THE DATA Start Marker

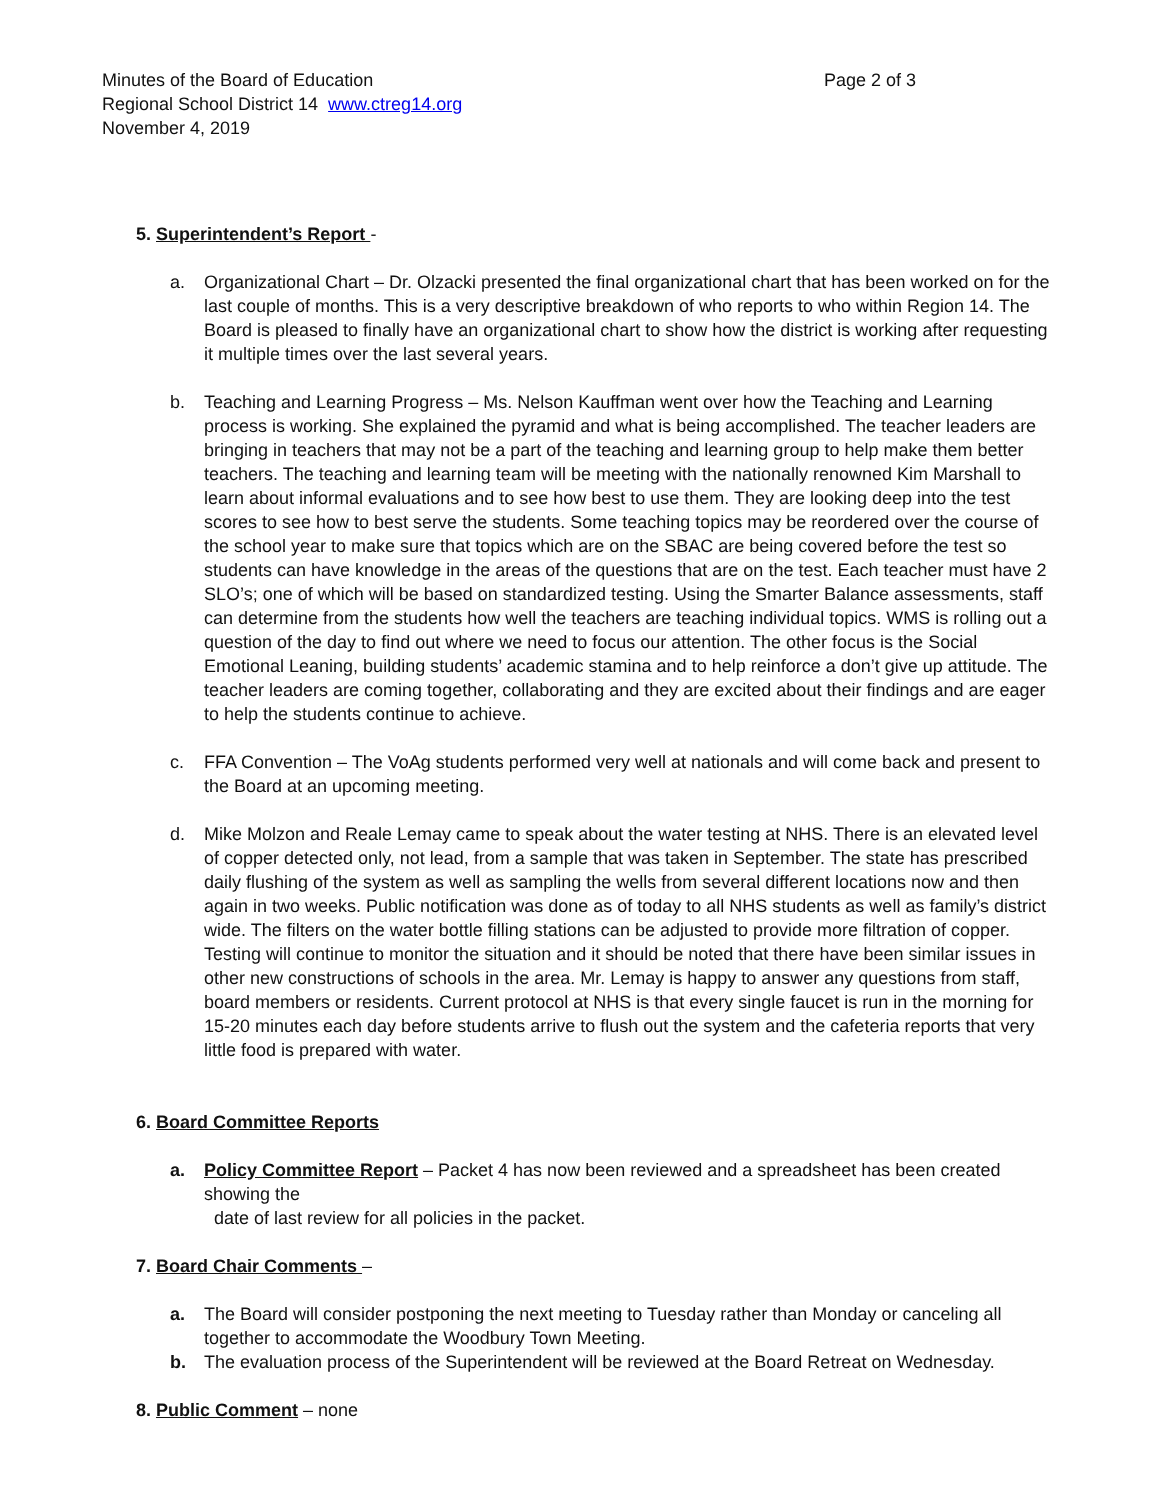Minutes of the Board of Education
Page 2 of 3
Regional School District 14 www.ctreg14.org
November 4, 2019
5. Superintendent’s Report -
a. Organizational Chart – Dr. Olzacki presented the final organizational chart that has been worked on for the last couple of months. This is a very descriptive breakdown of who reports to who within Region 14. The Board is pleased to finally have an organizational chart to show how the district is working after requesting it multiple times over the last several years.
b. Teaching and Learning Progress – Ms. Nelson Kauffman went over how the Teaching and Learning process is working. She explained the pyramid and what is being accomplished. The teacher leaders are bringing in teachers that may not be a part of the teaching and learning group to help make them better teachers. The teaching and learning team will be meeting with the nationally renowned Kim Marshall to learn about informal evaluations and to see how best to use them. They are looking deep into the test scores to see how to best serve the students. Some teaching topics may be reordered over the course of the school year to make sure that topics which are on the SBAC are being covered before the test so students can have knowledge in the areas of the questions that are on the test. Each teacher must have 2 SLO’s; one of which will be based on standardized testing. Using the Smarter Balance assessments, staff can determine from the students how well the teachers are teaching individual topics. WMS is rolling out a question of the day to find out where we need to focus our attention. The other focus is the Social Emotional Leaning, building students’ academic stamina and to help reinforce a don’t give up attitude. The teacher leaders are coming together, collaborating and they are excited about their findings and are eager to help the students continue to achieve.
c. FFA Convention – The VoAg students performed very well at nationals and will come back and present to the Board at an upcoming meeting.
d. Mike Molzon and Reale Lemay came to speak about the water testing at NHS. There is an elevated level of copper detected only, not lead, from a sample that was taken in September. The state has prescribed daily flushing of the system as well as sampling the wells from several different locations now and then again in two weeks. Public notification was done as of today to all NHS students as well as family’s district wide. The filters on the water bottle filling stations can be adjusted to provide more filtration of copper. Testing will continue to monitor the situation and it should be noted that there have been similar issues in other new constructions of schools in the area. Mr. Lemay is happy to answer any questions from staff, board members or residents. Current protocol at NHS is that every single faucet is run in the morning for 15-20 minutes each day before students arrive to flush out the system and the cafeteria reports that very little food is prepared with water.
6. Board Committee Reports
a. Policy Committee Report – Packet 4 has now been reviewed and a spreadsheet has been created showing the
date of last review for all policies in the packet.
7. Board Chair Comments –
a. The Board will consider postponing the next meeting to Tuesday rather than Monday or canceling all together to accommodate the Woodbury Town Meeting.
b. The evaluation process of the Superintendent will be reviewed at the Board Retreat on Wednesday.
8. Public Comment – none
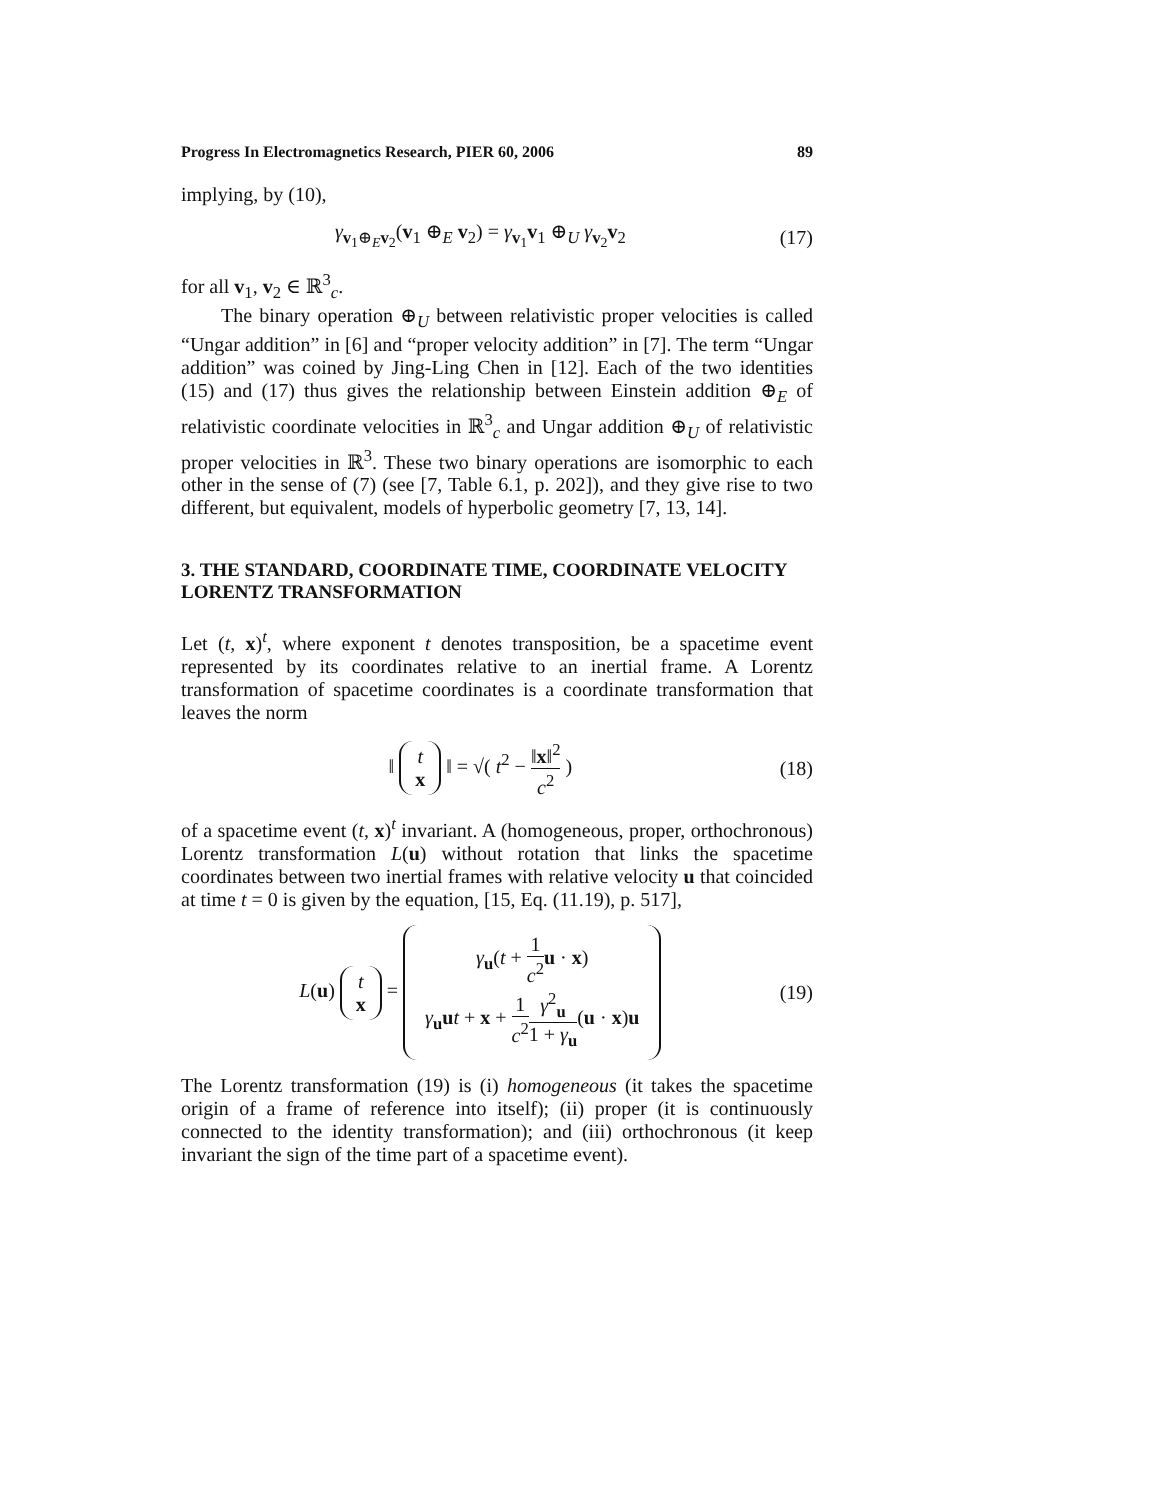Progress In Electromagnetics Research, PIER 60, 2006 89
implying, by (10),
γ<sub>v<sub>1</sub>⊕<sub>E</sub>v<sub>2</sub></sub>(v<sub>1</sub> ⊕<sub>E</sub> v<sub>2</sub>) = γ<sub>v<sub>1</sub></sub>v<sub>1</sub> ⊕<sub>U</sub> γ<sub>v<sub>2</sub></sub>v<sub>2</sub>
(17)
for all v<sub>1</sub>, v<sub>2</sub> ∈ ℝ<sup>3</sup><sub>c</sub>.
The binary operation ⊕<sub>U</sub> between relativistic proper velocities is called “Ungar addition” in [6] and “proper velocity addition” in [7]. The term “Ungar addition” was coined by Jing-Ling Chen in [12]. Each of the two identities (15) and (17) thus gives the relationship between Einstein addition ⊕<sub>E</sub> of relativistic coordinate velocities in ℝ<sup>3</sup><sub>c</sub> and Ungar addition ⊕<sub>U</sub> of relativistic proper velocities in ℝ<sup>3</sup>. These two binary operations are isomorphic to each other in the sense of (7) (see [7, Table 6.1, p. 202]), and they give rise to two different, but equivalent, models of hyperbolic geometry [7, 13, 14].
3. THE STANDARD, COORDINATE TIME, COORDINATE VELOCITY LORENTZ TRANSFORMATION
Let (t, x)<sup>t</sup>, where exponent t denotes transposition, be a spacetime event represented by its coordinates relative to an inertial frame. A Lorentz transformation of spacetime coordinates is a coordinate transformation that leaves the norm
‖ t
x ‖ = √( t<sup>2</sup> − ‖x‖<sup>2</sup> c<sup>2</sup> )
(18)
of a spacetime event (t, x)<sup>t</sup> invariant. A (homogeneous, proper, orthochronous) Lorentz transformation L(u) without rotation that links the spacetime coordinates between two inertial frames with relative velocity u that coincided at time t = 0 is given by the equation, [15, Eq. (11.19), p. 517],
L(u) t
x = γ<sub>u</sub>(t + 1 c<sup>2</sup> u · x)
γ<sub>u</sub>ut + x + 1 c<sup>2</sup> γ<sup>2</sup><sub>u</sub> 1 + γ<sub>u</sub>(u · x)u
(19)
The Lorentz transformation (19) is (i) homogeneous (it takes the spacetime origin of a frame of reference into itself); (ii) proper (it is continuously connected to the identity transformation); and (iii) orthochronous (it keep invariant the sign of the time part of a spacetime event).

THE DATA End Marker

:: BRIEF ::
Copy word for word the lines above, starting at the line containing "a. Policy Committee" and ending at the line containing "for all v<sub>1</sub>, v<sub>2</sub>", inclusive, with no pictures.

:: EXERCISE OUTPUT ::
a. Policy Committee Report – Packet 4 has now been reviewed and a spreadsheet has been created showing the
date of last review for all policies in the packet.
7. Board Chair Comments –
a. The Board will consider postponing the next meeting to Tuesday rather than Monday or canceling all together to accommodate the Woodbury Town Meeting.
b. The evaluation process of the Superintendent will be reviewed at the Board Retreat on Wednesday.
8. Public Comment – none
Progress In Electromagnetics Research, PIER 60, 2006 89
implying, by (10),
γ<sub>v<sub>1</sub>⊕<sub>E</sub>v<sub>2</sub></sub>(v<sub>1</sub> ⊕<sub>E</sub> v<sub>2</sub>) = γ<sub>v<sub>1</sub></sub>v<sub>1</sub> ⊕<sub>U</sub> γ<sub>v<sub>2</sub></sub>v<sub>2</sub>
(17)
for all v<sub>1</sub>, v<sub>2</sub> ∈ ℝ<sup>3</sup><sub>c</sub>.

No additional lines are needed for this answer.